What if the world is not made of things, but of processes—and what if nothing within that process stands as maker or made?
For much of human thought, reality has been described as a collection of discrete, independent substances. In that view, things exist first, and relations follow. Causes produce effects. Makers create what is made.
Yet an alternative tradition represented by Henri Bergson, Alfred North Whitehead and stretching back to figures like Nagarjuna and Dharmakirti, points elsewhere: toward a world in which no such primacy holds.
In a process-based ontology, nothing stands outside the process to produce it, and nothing within it exists independently as a final product.
What we call "things" are not outputs of a deeper mechanism, nor building blocks from which it is assembled.
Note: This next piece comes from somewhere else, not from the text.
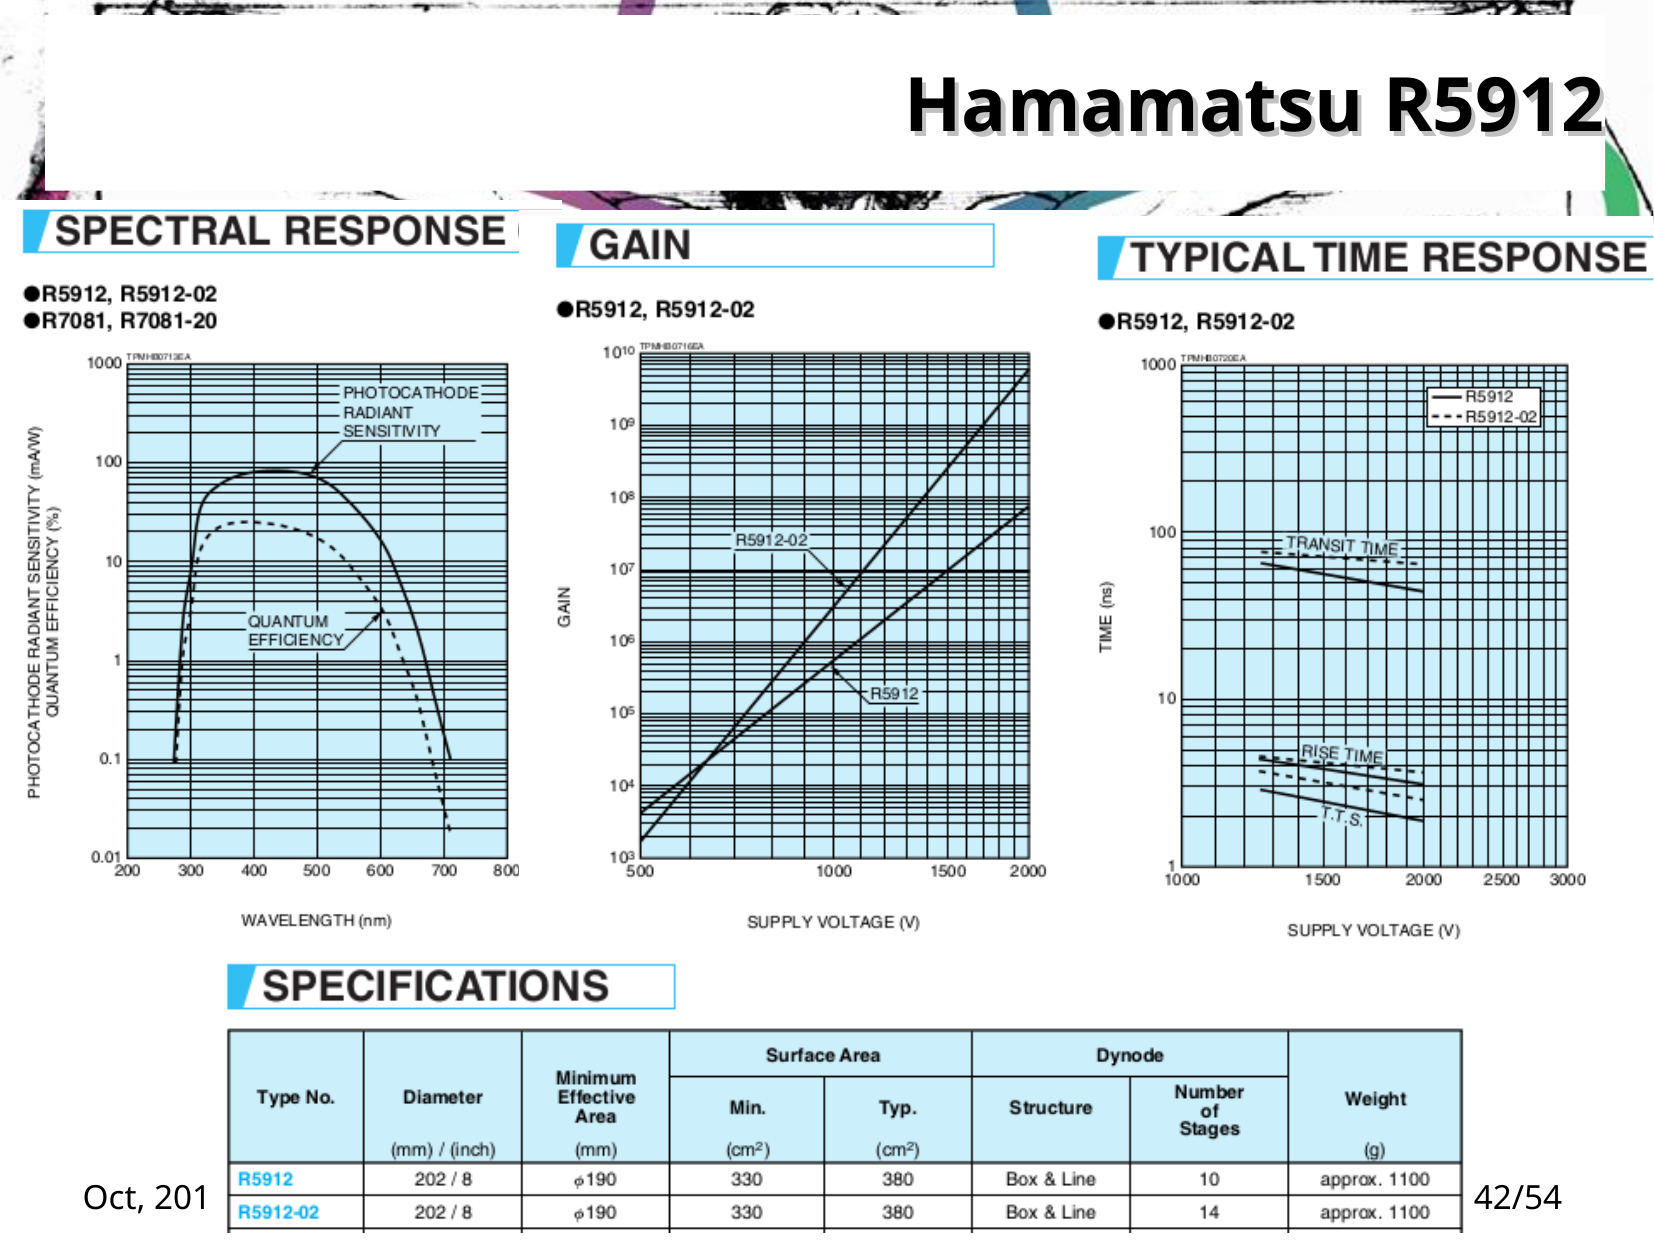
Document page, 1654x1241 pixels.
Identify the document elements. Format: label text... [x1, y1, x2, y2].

picture [0, 0, 1654, 1233]
title Hamamatsu R5912 [45, 15, 1606, 191]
Rather, all appearances—objects, agents, thoughts, structures—arise together as constrained expressions of a single, ongoing dynamic. They are co-emergent, not sequential; relational, not constructed.
This removes the intuition of pride in making, as well as the passivity of being made. There is no fundamental distinction between creator and creation, subject and object, origin and result. These are stabilized perspectives within the process itself—useful, but not primary.
What exists instead is a continuous field of differentiation and integration, within which temporary coherences appear as if they were separate entities.
From this view, solidity is not a property but an achievement: a momentary stabilization of relations. A human, a machine, a word, or a thought does not "possess" identity in itself; it maintains a pattern long enough to be recognized as such. The same applies to meaning.